We are a group of Queensland (Australia)-based Australian-based medical doctors compelled to legally challenge the Queensland State Government’s ongoing COVID-19 vaccine mandate.
We have been prevented from openly discussing our concerns about vaccine effectiveness and safety due to the ongoing state of emergency, threats of job loss and de-registration. Recent COVID-19 infection rates show that the vaccines do not prevent COVID-19 transmission or infection.
The vaccine mandates are discriminatory, unnecessary, have caused significant societal harm and need to be ended.
We are challenging the vaccine mandate issued by the Chief Health Officer on 12 March 2022 in the Queensland Supreme Court.
Help Doctors Challenge Queensland’s COVID-19 Vaccine Mandates
Our group of doctors come from General Practice, Medical (Physician) specialties, Infectious Disease Medicine, Pathology, Surgical specialties, Anaesthetics, Paediatrics, Radiology and Psychiatry.
- We are not “anti-vaxxers”- we are anti-mandate. The majority of us are fully vaccinated against traditional vaccine-preventable diseases. In contrast, COVID-19 is not listed as a vaccine preventable disease according to the updated Public Health Act https://www.legislation.act.gov.au/DownloadFile/a/1997-69/current/PDF/1997-69.PDF and neither has the Chief Health Officer (CHO) of Queensland, Dr John Gerrard, declared it as such under the Act.
- Mandatory COVID-19 vaccines do not prevent transmission or infection of COVID-19, particularly of the latest variants of SARS-CoV-2.
- COVID-19 vaccines continue to be associated with death and injury, as evidenced in global vaccine injury databases (VAERS, TGA DAEN, UK Yellow Card System, European EUDRAVigilance). The Australian Government has created a Covid vaccine death and injury compensation scheme.
- We are asking for QLD’s CHO Dr John Gerrard to articulate the medical and scientific rationale for the ongoing workplace COVID-19 vaccine mandates (https://www.health.qld.gov.au/system-governance/legislation/cho-public-health-directions-under-expanded-public-health-act-powers/workers-in-healthcare-setting) in light of their associated risk and the inability of the vaccines to prevent infection and transmission of COVID-19.

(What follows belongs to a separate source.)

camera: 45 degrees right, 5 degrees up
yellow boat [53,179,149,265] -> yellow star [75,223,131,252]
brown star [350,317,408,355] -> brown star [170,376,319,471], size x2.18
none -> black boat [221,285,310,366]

- We believe that by enforcing COVID-19 vaccinations on the public and healthcare workers, the QLD CHO has exceeded his authority and the human rights of Queenslanders may have been breached.
- We are endeavouring to engage in an open and honest debate between doctors and the Qld Government on the latest evidence regarding COVID-19 and the ongoing need for vaccine mandates.